Overview

Architecture

_images/arch.png

DeepLog is lightweight and standalone log analysis engine over both bounded and unbounded log data.

  • process bounded & unbounded log data

    • bounded data, deep-log will process log data as bounded data by default, which mean there’s definite end for log processing. in deep-log, current time is the end, further log change after deep-log start won’t be processed.

    • unbounded data, deep-log can also monitor the further log changes for analysis, which means there’s no define end for unbounded mode.

  • ETL processing

    deep-log has three steps to process data, parse, handle, filter.

    • parser, parser is used to parse log data, which transfer unstructured data to structured data for further handlers.

    • handlers,handlers are used to data tranfer or clear which come from parser. for example, strip strings, data type convertion.

    • filter, filters are used to data which is tranferred by handlers.

  • Analyze

    DeepLog print the processed item by default, but you can also do some anslysis on it

    • batch & stream analysis, DeepLog unified batch & streaming processing by specify different processing window size. streaming process can be treated batch processing with window size 1. if windows is not specified by user in command line, windows size will be chosen automatically by DeepLog. if it’s a action can be processed as a stream, the windows size is 1, for example, print one line. of it’s shuffle action, the window size will the max count of the records.

    • Pandas, DeepLog expose a pandas DataFrame object named df, which can leverage pandas powerful operation to analyze data.

    • OrderBy, with order-by column, you can sort the processed records with user-specified column.

    • Distinct, with this option, user can remove duplicated records by disctict keys.

    • format, user can specific the output format by format options.

* **Problem to solve**:
According to the DeepLog overview, what is the name of the pandas DataFrame object that DeepLog exposes? The saved entries have nothing to do with the DeepLog overview.

* **Saved entries**:
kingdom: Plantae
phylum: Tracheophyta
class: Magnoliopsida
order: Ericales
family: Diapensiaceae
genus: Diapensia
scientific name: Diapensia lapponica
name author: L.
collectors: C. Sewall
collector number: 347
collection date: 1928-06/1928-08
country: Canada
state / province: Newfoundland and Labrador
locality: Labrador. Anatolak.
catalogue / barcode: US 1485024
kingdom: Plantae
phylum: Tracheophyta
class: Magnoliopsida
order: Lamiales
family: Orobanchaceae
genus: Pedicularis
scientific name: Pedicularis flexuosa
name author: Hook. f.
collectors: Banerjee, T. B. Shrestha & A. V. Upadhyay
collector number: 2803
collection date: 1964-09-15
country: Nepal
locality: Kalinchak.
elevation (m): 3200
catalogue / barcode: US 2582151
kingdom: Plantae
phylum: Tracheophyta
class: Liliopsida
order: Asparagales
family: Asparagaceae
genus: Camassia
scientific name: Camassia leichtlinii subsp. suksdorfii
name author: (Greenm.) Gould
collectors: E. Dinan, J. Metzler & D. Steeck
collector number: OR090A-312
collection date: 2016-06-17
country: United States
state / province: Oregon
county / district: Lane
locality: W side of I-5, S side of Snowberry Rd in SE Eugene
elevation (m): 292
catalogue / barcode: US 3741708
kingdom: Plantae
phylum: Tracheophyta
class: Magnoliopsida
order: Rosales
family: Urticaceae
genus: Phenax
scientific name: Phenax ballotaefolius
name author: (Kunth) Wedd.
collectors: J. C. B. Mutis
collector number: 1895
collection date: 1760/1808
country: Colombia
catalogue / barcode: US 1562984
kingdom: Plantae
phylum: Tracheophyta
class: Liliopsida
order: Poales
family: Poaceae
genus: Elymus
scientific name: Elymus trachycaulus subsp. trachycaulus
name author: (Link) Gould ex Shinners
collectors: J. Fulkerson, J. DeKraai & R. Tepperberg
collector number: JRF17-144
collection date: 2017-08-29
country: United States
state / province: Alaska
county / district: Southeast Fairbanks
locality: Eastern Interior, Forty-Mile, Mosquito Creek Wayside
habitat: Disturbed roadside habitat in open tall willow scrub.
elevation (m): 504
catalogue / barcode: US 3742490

* **Task output**:
It is named df.